-------- Fragmento facilitado --------
El tiempo, juez implacable, no ha dejado a ningún cazador sin volver a medirse con algo que muchos creían olvidado: el esfuerzo. Esta temporada, marcada por temporales persistentes, accesos imposibles y manchas anegadas, ha devuelto a la caza su verdad más antigua. Monterías anuladas por la imposibilidad real de acceder al monte y otras celebradas contra viento y agua han sido la norma. Y en estas últimas, más allá de los resultados, los monteros han vuelto a encontrarse con lo esencial: sacrificarse para llegar al puesto y resistir en él cuando el cielo no concede tregua. 

El clima no es un enemigo del cazador: es parte del juego. La lluvia, el frío, el barro o el viento forman parte del ciclo natural de la temporada y no deberían entenderse como una excepción, sino como una prueba más. Es cierto que los días grises pesan, que el bombardeo de alertas y malas noticias apaga las ganas y vuelve al cuerpo perezoso. Pero es precisamente después de enfrentarse al temporal cuando algo cambia por dentro. El ánimo se transforma, el cansancio cobra sentido y la jornada se recuerda con orgullo.
-------- Extractos de datos --------
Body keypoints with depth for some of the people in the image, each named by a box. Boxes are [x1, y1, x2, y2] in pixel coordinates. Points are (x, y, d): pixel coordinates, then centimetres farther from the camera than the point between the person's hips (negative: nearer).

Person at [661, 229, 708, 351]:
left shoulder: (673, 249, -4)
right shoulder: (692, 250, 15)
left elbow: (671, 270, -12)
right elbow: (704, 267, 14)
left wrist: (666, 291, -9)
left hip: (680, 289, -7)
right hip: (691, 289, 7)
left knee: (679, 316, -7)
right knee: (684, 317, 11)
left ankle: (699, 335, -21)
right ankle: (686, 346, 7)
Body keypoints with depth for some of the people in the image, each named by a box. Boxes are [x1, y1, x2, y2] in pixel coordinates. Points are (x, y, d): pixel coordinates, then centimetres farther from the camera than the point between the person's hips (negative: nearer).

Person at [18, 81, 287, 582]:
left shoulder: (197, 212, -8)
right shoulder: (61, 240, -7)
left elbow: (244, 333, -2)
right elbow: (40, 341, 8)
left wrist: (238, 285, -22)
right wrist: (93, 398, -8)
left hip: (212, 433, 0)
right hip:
--------
=== Tareas propuestas ===
**a)** Explique, en una a tres oraciones, por qué el texto sobre la caza y el temporal sostiene que el clima no es un enemigo del cazador.
**b)** Enumere todos los elementos que el texto sobre la caza y el temporal presenta como parte del ciclo natural de la temporada.
**c)** Prosiga el texto sobre la caza y el temporal a partir de su última oración.
Las entradas constituyen un material aparte, sin relación con el fragmento.

=== Conjunto de respuestas ===
**a)** Según el texto, la lluvia, el frío, el barro o el viento forman parte del ciclo natural de la temporada. Por eso no deben entenderse como una excepción, sino como una prueba más, como parte del juego.

**b)** La lluvia, el frío, el barro y el viento.

**c)**
Aguantar en el puesto bajo la lluvia o el frío no es sólo resistencia física, es respeto. Es entonces cuando se entiende de verdad el trabajo de rehaleros, muleros, guardas, postores y auxiliares. Oficios duros, muchas veces invisibles, que sólo se valoran en toda su dimensión cuando el cuerpo duele y el día se hace largo. 

Llevar el cuerpo al límite, con sentido común, no es una locura: es volver a escucharse. Es sentir cómo la adrenalina despierta algo que la rutina diaria va apagando poco a poco. Cuando nunca nos exigimos, el estrés se queda dentro, pesa, desgasta. Por eso quienes se enfrentan a días duros —en el deporte, en el campo o en la caza— acaban conociéndose mejor: saben cuándo apretar los dientes y cuándo parar. Y en ese esfuerzo, aunque duela, encuentran una satisfacción que llena por dentro. 

Muchos compañeros, después de las jornadas más duras de esta temporada, han descubierto límites que con la edad creían perdidos. Y los han superado. Al final del día, empapados, cansados y con el cuerpo castigado, se sentían sin embargo más fuertes, más enteros. Habían roto barreras que la vida cómoda actual nos hace olvidar. Porque después de una jornada infernal no te sientes peor: te sientes vivo.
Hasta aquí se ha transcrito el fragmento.